他猛地看向百善,眼神如受伤的猛虎:“为何?!”
百善深吸一口气,知道最关键、也最艰难的部分来了。
他必须用最简练、最直接的语言,剖析那个历史上大秦速亡的根源。
“原因很多,错综复杂。”
百善沉声道,
“其一,操之过急,民力透支。统一之后,陛下功业心太盛,北击匈奴、南征百越、修筑长城、开凿灵渠、修建驰道、营造阿房宫及骊山陵......这些工程任何一件都堪称宏伟,但集中于一朝,同时进行,征发的民夫戍卒以百万计。常年征战、巨大徭役,导致民间男子疲于奔命,女子转运粮草,田地荒芜,百姓不堪重负。”
嬴政脸色铁青,但没有打断
“其二,律法严苛,缓急失当。秦法本为战时之法,严谨细密,赏罚分明,于统一天下有功。但天下既定,当以休养生息、安抚人心为主。然秦法未及时调整,反而变本加厉。戍卒误期当斩,于是陈胜吴广揭竿而起。连坐、苛刑,使民怨累积。”

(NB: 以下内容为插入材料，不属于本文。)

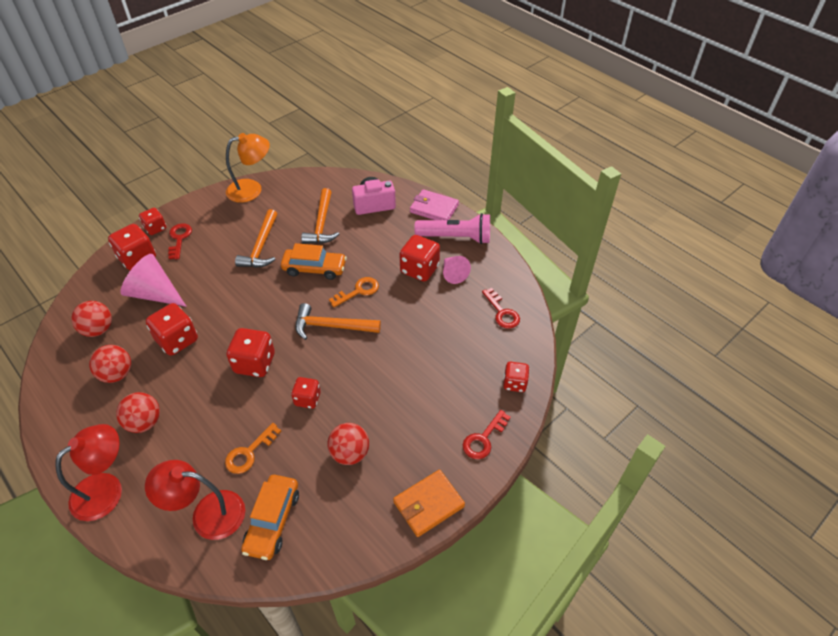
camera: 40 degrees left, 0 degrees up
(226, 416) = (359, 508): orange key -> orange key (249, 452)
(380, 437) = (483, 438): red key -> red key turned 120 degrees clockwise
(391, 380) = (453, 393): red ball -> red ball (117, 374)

“其三,继承危机,中枢动荡。陛下……未曾早立太子,明确储君。沙丘之事后,赵高、李斯矫诏,逼死公子扶苏,立胡亥为帝。胡亥昏聩残暴,赵高指鹿为马,擅权乱政,屠戮宗室大臣,自毁栋梁,导致朝纲彻底败坏,地方失控。”
听到“扶苏”的名字,嬴政身体明显一震,眼神更加幽深。
“其四,六国贵族未彻底消化。陛下徙天下豪富于咸阳,但六国旧贵族在地方仍有潜在势力与影响力。一旦中枢动荡,天下有变,他们便趁机而起,项梁项羽、田氏、韩广等等,皆六国之后。”
“其五,”百善顿了顿,“或许还有……求仙问道,耗费巨资,以及……‘焚书’之事,虽为统一思想,但也激起了士人,尤其是儒生的强烈不满,埋下隐患。”
他一口气说完,厅内死一般寂静。
只有炭火偶尔的噼啪声,和嬴政逐渐粗重又强行压制的呼吸声。
嬴政缓缓坐回席位,仿佛一下子被抽走了许多力气。
他低着头,看着地上碎裂的陶片和水渍,久久不语。
百善也没有再说话,给他消化这惊天信息的时间。